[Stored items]
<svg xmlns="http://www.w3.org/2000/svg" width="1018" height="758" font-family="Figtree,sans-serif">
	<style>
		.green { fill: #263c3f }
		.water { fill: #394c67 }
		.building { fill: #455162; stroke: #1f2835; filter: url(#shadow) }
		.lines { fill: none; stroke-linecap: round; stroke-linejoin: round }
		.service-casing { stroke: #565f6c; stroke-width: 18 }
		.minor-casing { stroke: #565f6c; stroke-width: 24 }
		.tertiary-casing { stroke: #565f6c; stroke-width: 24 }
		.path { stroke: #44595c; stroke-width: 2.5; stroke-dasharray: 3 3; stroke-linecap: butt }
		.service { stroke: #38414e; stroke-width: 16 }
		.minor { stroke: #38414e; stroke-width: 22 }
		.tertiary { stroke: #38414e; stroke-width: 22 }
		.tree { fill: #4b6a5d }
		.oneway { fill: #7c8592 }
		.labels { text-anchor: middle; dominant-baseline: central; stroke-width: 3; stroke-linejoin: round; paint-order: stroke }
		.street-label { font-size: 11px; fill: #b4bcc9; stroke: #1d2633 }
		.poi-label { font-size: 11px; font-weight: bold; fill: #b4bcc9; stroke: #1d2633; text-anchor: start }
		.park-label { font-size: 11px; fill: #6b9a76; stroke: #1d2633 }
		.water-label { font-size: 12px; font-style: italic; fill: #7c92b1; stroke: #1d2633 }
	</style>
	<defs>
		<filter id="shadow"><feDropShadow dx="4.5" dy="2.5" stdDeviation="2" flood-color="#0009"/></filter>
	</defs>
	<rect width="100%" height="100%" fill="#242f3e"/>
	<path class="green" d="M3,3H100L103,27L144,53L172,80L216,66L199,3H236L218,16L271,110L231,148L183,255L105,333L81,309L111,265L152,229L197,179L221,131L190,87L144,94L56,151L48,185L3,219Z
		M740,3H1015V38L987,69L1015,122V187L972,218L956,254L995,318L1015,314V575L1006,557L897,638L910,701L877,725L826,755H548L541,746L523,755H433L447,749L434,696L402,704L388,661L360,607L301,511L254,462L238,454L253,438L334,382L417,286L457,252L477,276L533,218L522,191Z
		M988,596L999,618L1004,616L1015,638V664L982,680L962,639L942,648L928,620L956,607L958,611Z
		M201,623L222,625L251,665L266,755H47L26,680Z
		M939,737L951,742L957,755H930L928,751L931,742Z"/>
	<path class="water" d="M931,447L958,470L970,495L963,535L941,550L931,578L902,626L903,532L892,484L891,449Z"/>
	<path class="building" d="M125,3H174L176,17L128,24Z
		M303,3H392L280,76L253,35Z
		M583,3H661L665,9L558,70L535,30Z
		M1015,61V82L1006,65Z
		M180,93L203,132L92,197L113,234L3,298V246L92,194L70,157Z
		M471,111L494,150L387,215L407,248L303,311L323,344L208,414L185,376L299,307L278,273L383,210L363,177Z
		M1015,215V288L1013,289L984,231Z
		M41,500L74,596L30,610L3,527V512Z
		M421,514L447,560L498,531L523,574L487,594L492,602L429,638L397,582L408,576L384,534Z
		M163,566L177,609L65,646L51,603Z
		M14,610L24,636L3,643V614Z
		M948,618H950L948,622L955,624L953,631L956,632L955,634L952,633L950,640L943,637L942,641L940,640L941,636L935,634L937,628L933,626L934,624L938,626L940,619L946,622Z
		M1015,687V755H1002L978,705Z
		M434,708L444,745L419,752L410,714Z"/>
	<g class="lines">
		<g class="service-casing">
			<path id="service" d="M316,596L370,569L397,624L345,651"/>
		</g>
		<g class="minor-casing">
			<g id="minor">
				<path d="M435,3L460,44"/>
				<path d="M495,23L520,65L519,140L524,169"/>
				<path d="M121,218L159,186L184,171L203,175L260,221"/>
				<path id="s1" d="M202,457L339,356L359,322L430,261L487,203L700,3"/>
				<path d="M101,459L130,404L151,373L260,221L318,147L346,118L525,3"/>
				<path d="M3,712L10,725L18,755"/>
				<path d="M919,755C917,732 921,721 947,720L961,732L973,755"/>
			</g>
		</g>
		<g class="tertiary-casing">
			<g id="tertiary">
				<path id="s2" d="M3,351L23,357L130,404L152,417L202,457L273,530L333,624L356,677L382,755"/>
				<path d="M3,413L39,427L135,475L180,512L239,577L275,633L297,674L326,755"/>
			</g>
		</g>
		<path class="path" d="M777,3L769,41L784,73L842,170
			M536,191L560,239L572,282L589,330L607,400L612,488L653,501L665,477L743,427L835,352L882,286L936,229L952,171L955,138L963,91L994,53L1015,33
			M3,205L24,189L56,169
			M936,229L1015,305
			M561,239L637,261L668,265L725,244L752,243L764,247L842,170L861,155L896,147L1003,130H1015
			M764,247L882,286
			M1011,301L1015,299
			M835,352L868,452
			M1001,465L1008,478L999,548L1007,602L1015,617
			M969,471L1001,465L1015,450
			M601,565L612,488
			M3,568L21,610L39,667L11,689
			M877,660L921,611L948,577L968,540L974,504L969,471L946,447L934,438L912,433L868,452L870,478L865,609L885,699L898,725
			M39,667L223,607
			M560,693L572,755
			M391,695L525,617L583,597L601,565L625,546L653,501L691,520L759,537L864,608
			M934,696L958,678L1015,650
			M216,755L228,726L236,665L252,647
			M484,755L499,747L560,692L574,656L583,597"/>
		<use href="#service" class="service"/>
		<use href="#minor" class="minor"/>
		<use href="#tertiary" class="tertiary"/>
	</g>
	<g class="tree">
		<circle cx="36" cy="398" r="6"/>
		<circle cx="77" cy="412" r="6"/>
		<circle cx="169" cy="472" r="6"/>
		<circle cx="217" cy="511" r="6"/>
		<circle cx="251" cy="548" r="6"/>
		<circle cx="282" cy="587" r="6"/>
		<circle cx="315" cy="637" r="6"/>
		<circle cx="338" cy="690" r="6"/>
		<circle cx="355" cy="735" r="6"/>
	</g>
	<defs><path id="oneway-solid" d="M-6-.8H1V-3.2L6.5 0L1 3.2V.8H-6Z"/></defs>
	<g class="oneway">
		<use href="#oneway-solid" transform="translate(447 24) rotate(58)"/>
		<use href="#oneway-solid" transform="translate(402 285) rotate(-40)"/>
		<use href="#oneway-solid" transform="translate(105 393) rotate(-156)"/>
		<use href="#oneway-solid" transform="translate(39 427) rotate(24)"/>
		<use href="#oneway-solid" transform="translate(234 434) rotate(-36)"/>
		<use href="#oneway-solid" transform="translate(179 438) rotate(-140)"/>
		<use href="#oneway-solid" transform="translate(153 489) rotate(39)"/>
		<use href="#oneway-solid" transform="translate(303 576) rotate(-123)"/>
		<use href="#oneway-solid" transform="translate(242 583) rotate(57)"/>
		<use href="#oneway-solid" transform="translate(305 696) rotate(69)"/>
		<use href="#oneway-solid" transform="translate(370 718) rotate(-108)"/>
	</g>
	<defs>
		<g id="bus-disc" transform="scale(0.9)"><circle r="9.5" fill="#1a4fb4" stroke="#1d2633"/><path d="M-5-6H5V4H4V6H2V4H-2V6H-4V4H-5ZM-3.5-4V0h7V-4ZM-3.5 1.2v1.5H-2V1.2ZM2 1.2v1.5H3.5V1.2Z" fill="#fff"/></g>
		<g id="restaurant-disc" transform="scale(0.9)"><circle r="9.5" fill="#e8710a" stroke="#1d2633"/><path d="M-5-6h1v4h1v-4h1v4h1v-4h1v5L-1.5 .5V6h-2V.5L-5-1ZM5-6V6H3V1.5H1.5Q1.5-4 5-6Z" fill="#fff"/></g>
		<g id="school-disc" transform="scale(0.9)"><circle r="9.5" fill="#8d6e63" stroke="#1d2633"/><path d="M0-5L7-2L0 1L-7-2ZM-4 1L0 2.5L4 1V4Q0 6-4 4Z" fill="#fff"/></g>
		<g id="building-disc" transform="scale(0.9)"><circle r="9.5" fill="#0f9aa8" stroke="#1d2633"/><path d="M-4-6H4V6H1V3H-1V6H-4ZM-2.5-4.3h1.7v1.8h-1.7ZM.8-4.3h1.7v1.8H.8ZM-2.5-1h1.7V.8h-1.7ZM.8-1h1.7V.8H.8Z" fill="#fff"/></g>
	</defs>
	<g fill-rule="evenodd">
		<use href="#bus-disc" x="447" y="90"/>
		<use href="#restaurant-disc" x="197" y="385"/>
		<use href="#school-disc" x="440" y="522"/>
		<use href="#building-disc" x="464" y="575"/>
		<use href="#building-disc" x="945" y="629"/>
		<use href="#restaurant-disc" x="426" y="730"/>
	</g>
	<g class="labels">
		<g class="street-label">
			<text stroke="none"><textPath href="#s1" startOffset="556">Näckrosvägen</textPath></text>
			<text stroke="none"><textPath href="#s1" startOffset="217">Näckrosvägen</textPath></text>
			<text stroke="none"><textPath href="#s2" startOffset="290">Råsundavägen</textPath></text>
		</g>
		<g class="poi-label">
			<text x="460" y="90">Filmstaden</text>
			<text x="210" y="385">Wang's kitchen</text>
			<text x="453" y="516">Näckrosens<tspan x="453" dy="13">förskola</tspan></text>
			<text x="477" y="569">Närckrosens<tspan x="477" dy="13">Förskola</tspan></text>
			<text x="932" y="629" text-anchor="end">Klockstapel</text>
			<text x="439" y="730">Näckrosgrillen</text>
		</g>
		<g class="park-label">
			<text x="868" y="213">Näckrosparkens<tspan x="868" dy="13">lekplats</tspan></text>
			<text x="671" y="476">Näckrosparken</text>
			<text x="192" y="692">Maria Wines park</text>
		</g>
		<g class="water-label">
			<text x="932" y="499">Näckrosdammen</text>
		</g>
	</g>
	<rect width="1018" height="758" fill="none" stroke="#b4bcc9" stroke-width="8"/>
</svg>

## Task directions
In the records, find every line that has the string "solid" and copy it.

## Response to the task
	<defs><path id="oneway-solid" d="M-6-.8H1V-3.2L6.5 0L1 3.2V.8H-6Z"/></defs>
		<use href="#oneway-solid" transform="translate(447 24) rotate(58)"/>
		<use href="#oneway-solid" transform="translate(402 285) rotate(-40)"/>
		<use href="#oneway-solid" transform="translate(105 393) rotate(-156)"/>
		<use href="#oneway-solid" transform="translate(39 427) rotate(24)"/>
		<use href="#oneway-solid" transform="translate(234 434) rotate(-36)"/>
		<use href="#oneway-solid" transform="translate(179 438) rotate(-140)"/>
		<use href="#oneway-solid" transform="translate(153 489) rotate(39)"/>
		<use href="#oneway-solid" transform="translate(303 576) rotate(-123)"/>
		<use href="#oneway-solid" transform="translate(242 583) rotate(57)"/>
		<use href="#oneway-solid" transform="translate(305 696) rotate(69)"/>
		<use href="#oneway-solid" transform="translate(370 718) rotate(-108)"/>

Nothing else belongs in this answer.